Obsessions and Lamentations #11 - Waste Land Edition
I’m looking around at the current cultural landscape, or at least the view I can see from my window, and is it my imagination, or is there absolutely nothing going on worth talking about? I guess if I were one of the paid employees of one of our few remaining multi-media conglomerates I’d have to crack wise on the showdown between (hold on a minute while I look this up) Adam Lambert and Kris Allen on American Idol. Did the right man win? Is the other guy gay? What significance can we read into the upset? Obviously, I’m making all this up from whatever is in the ether or what I just picked up doing a google search a few sentences ago.

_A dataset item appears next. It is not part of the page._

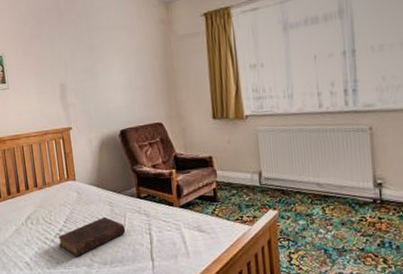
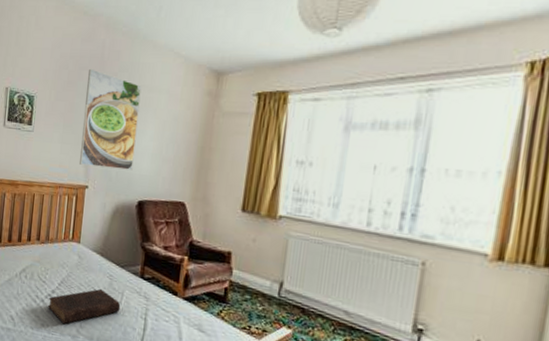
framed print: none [48,20,109,110] -> present [80,68,142,170]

That’s how easy it is nowadays folks, and since you and I know it don’t mean shit I’m not going to waste our time pontificating on the shifting political landscape, Prop 8, authenticity vs. phoniness, yadda yadda yadda. I’ll leave that to the sage bloggers at the Huffington Post.
So what else is going on out there? Apparently, some couple named Jon and Kate have some kind of reality show on (hahahahahahahahaha) The Learning Channel. I know this because when I flip around my cable guide and pass The Learning Channel, it shows virtually non-stop listings of some show called “Jon and Kate”. Occasionally, in the supermarket, while attempting to buy various salted and/or smoked pork products, I see a picture on a magazine cover of a couple sitting on a couch with the headline “Jon and Kate…do something…trouble….”. Then, on my television, there appear commercials advertising some show about this very same Jon and Kate, who seem to have a lot of kids and who seem to be having some kind of relationship trouble. I also surmise that Jon did something bad and Kate is not happy with him, because I see a slo-mo shot of the couple on their famous couch with Jon looking down in a chastised fashion and Kate shooting him daggers from the far end of the furniture. Anybody care about that either? Right, why would you?

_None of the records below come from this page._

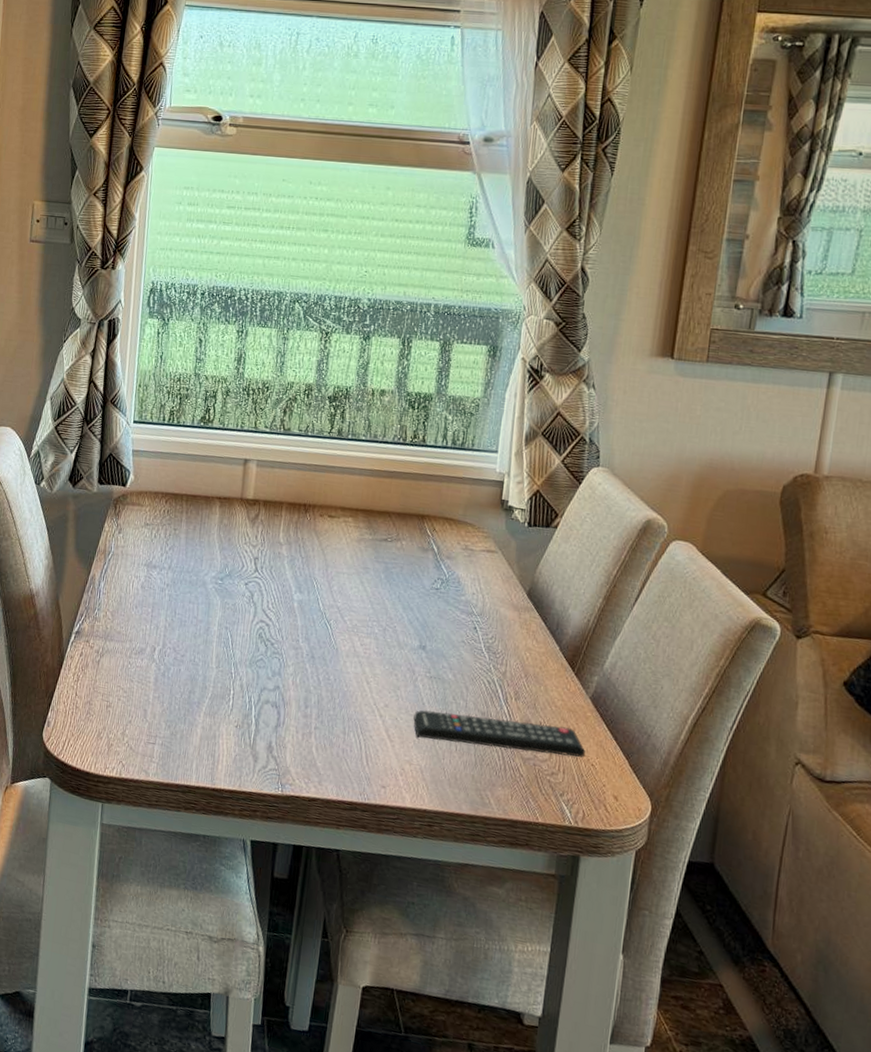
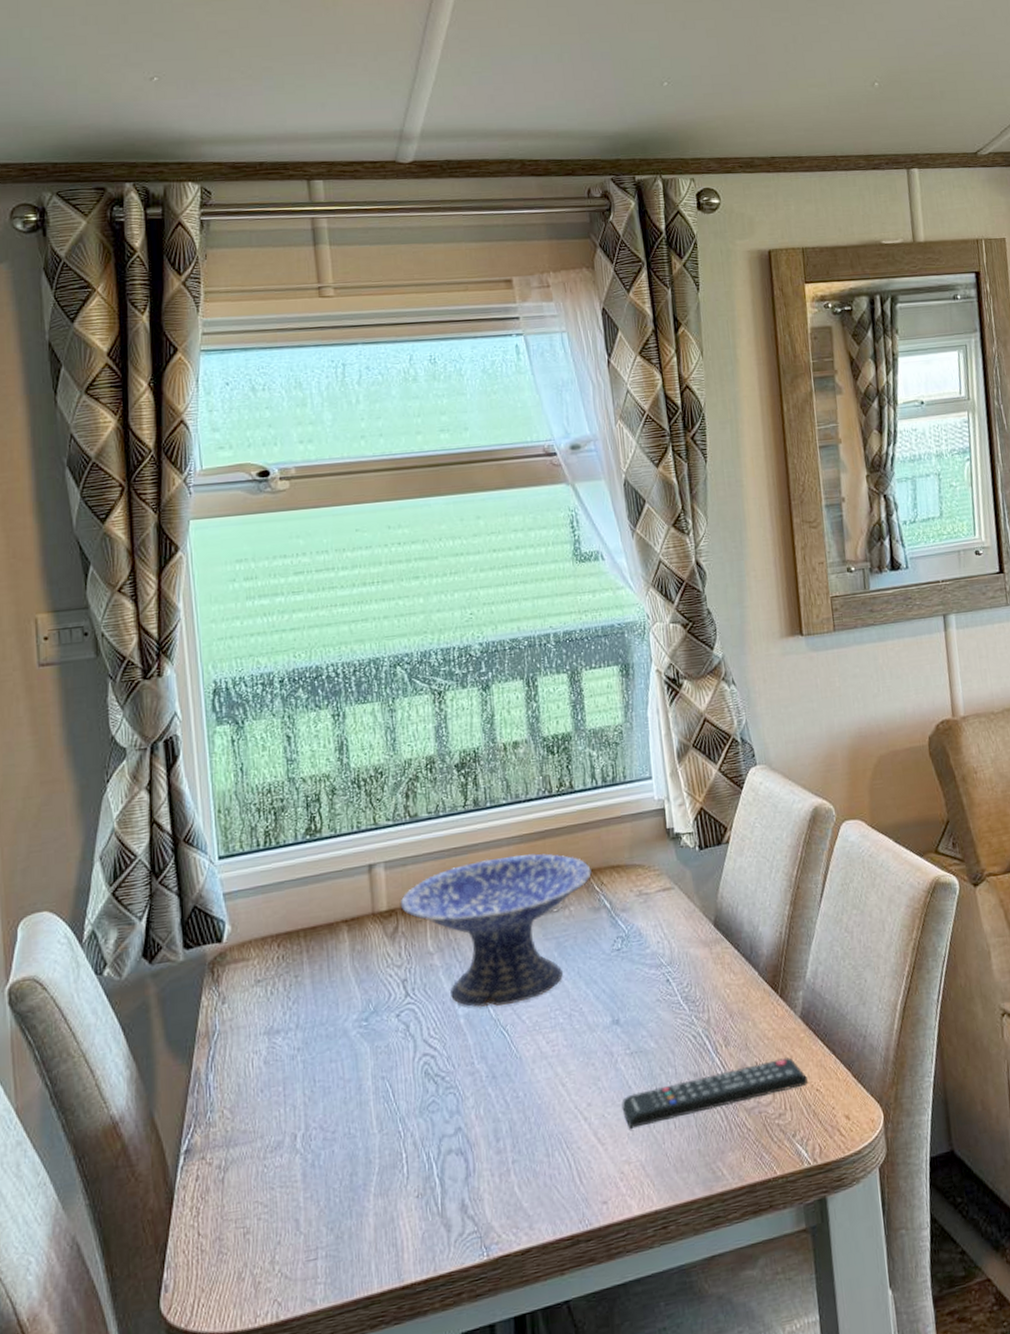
decorative bowl: none [263,480,427,606] -> present [400,853,592,1008]

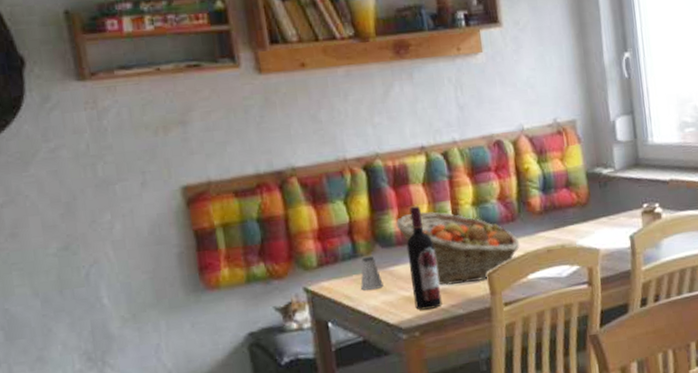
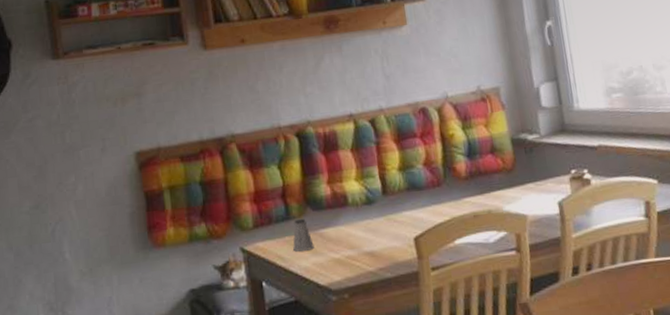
fruit basket: present [395,211,520,285] -> none [326,176,446,248]
wine bottle: present [406,205,442,310] -> none [336,170,371,273]

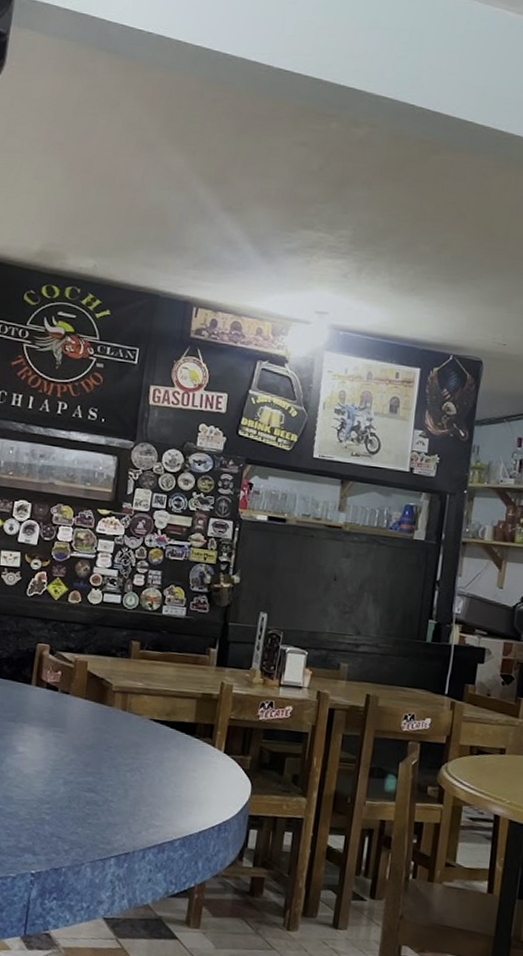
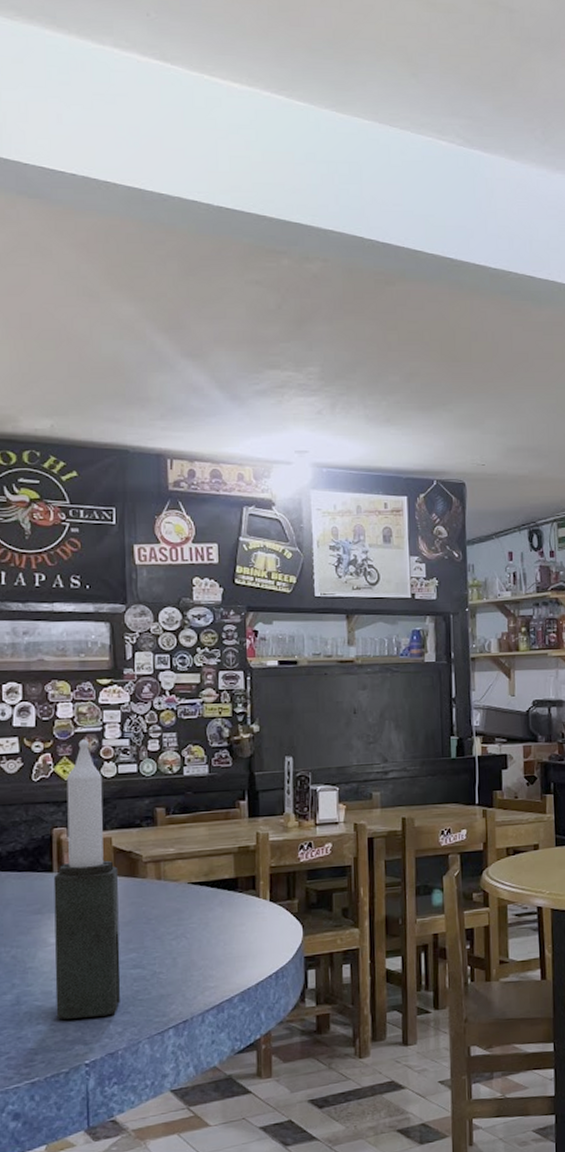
candle: none [13,564,89,832] -> present [53,739,121,1019]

So as lilacs out of the dead land mix memory and desire, I conclude that May is, in fact, the cruelest month. Really friends, I’m scrambling for something worthwhile to spew about. Sure, I can give you a bunch of reasons why I think it’s vaguely important that the new Star Trek movie is so good, like, for instance, that it preserves and revitalizes the notion that no man is an island in these inward looking times or that the Kirk/Spock, emotion/logic duality is still right at the heart of the problem of what it means to be a human being and that this continuing allegory of the struggle is and always has been a helpful way of illuminating it, eventually coming to the inspiring conclusion that somehow the two can become friends, realizing their need for each other outweighs the ever-present temptation to go it alone. Maybe Jon and Kate should go see it on date-night.

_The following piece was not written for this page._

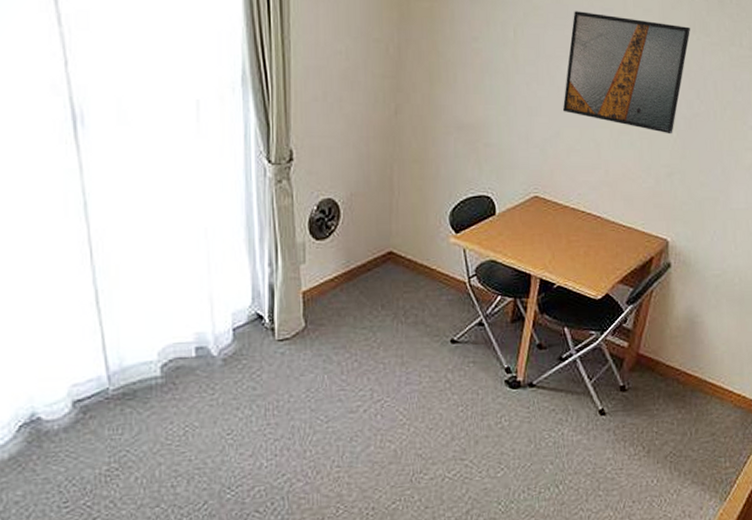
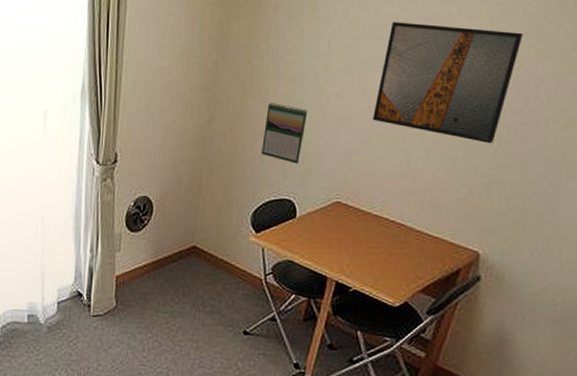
calendar: none [455,93,499,159] -> present [262,103,308,165]

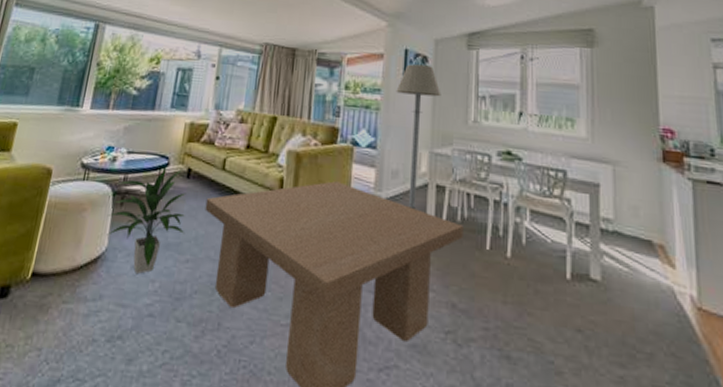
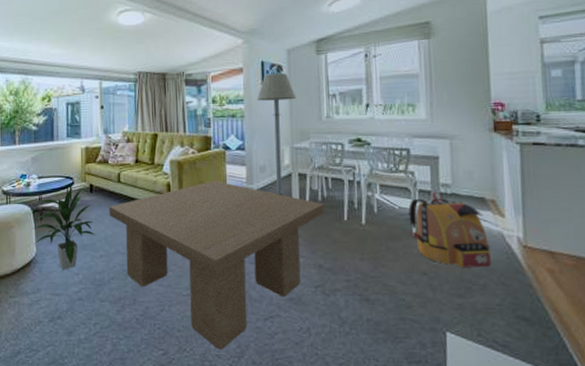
backpack: none [563,226,659,331] -> present [408,191,491,268]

As for music? Eh, don’t ask me. I can’t keep up with it even though I keep trying out of amateur-critic necessity. Everyone’s talking about the new Grizzly Bear so I guess I’ll have to check it out and maybe I’ll be pleasantly surprised. God, I hope so. I don’t mind wallowing in my record collection, but I’d like to think something is going on somewhere that is strong enough to make me want to participate. I tried the new St. Vincent but while parts of it were interesting it just didn’t take. I’m much more excited about my new vinyl copy of Illinoise, a four year old record that sounds great and actually holds up.
One unequivocal recommendation I CAN make is for a book, which is typical, since no one reads anymore. It’s David Lynch: Beautiful Dark, by Greg Olsen. Here we have a lovingly critical analysis of all of Lynch’s directorial work, from his student years up to and including Inland Empire. There are just enough biographical details to tell a coherent story, but the meat of the book is in Olsen’s interpretation of the films, which takes Lynch very seriously and meets him on his own terms. I’ve watched and thought about Lynch’s work deeply since Blue Velvet burst into my consciousness 23 years ago, and I found my established notions constantly illuminated by Olsen’s careful deconstruction of the symbols and subtexts which run through Lynch’s films. Olsen is quick to point out that though his reading is informed by interviews with Lynch, his family and his coworkers, and by periods of watching Lynch work, his views are still his own and are likely not the only valid ones. But more often than not, I think Olsen gets to core of Lynch’s enterprise, which is primarily concerned with dramatizing the conflict between primordial drives towards love, community, aggression and bloodlust. This book will make you want to watch the movies one more time and maybe even search out the ones you missed. I know man, I wish I could have tipped you off to something that required less effort than poring through a 700 page book, but you’ll thank me – someday.